Another great initiative in South Africa, similar to what Cki is trying to achieve through its new project in the Chorkor community, Accra, Ghana:
Schools Environmental Education and Development (SEED) is a non-profit organization based in Cape Town that creates learning gardens as part of their Organic Classroom Program, in partnerships with schools in South Africa’s poorest communities.
Founded in 2002, SEED trains teachers to design, plant, and nurture a garden according to permaculture principles (http://en.wikipedia.org/wiki/Permaculture), which encourage a sustainable approach to agriculture modelled after an ecosystem. Teachers are using organic vegetable gardens to help children learn about science, geography, health, and economics—and to unlearn hunger. Produce from the gardens is used in the school’s cafeteria or sent home in parcels with the students for their families.

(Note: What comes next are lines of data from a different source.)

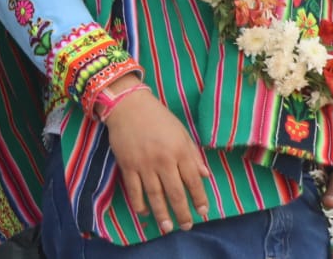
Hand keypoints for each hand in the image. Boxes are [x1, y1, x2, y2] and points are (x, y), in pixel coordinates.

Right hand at [102, 81, 210, 233]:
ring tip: (167, 228)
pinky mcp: (127, 165)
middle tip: (187, 226)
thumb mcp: (181, 132)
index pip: (193, 180)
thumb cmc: (158, 117)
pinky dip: (139, 203)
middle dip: (182, 212)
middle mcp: (163, 160)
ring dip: (162, 214)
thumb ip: (193, 154)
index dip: (199, 198)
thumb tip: (205, 175)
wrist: (128, 105)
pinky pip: (134, 190)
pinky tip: (145, 212)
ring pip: (155, 195)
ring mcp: (144, 164)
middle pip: (175, 193)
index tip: (203, 211)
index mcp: (179, 150)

SEED website: http://www.seed.org.za/
Facebook page: http://www.facebook.com/pages/SEED/152379438141624
Greenpop is working in an environment similar to the Chorkor community, where homes are crammed next to one another, the earth is more sand than soil, and strong winds often blow. This organization is a tree-planting social enterprise that is beautifying these areas, starting with the schools. They start with hardier indigenous trees and if they survive, they come back with fruit trees that can produce 20-100 kg of fruits each in a season, helping to increase food diversity. Children are assigned a tree to look after and must each bring in 2L (1 gal) of gray water—recycled from the bath or sink—to water their tree every 2 days. It is gaining attention from media and corporate sponsors for its gung-ho attitude toward mobilizing volunteers for tree-planting days—largely from among Cape Town’s privileged youth. They also partner with larger companies that can tick their corporate social responsibility box when their employees get involved in tree-planting initiatives.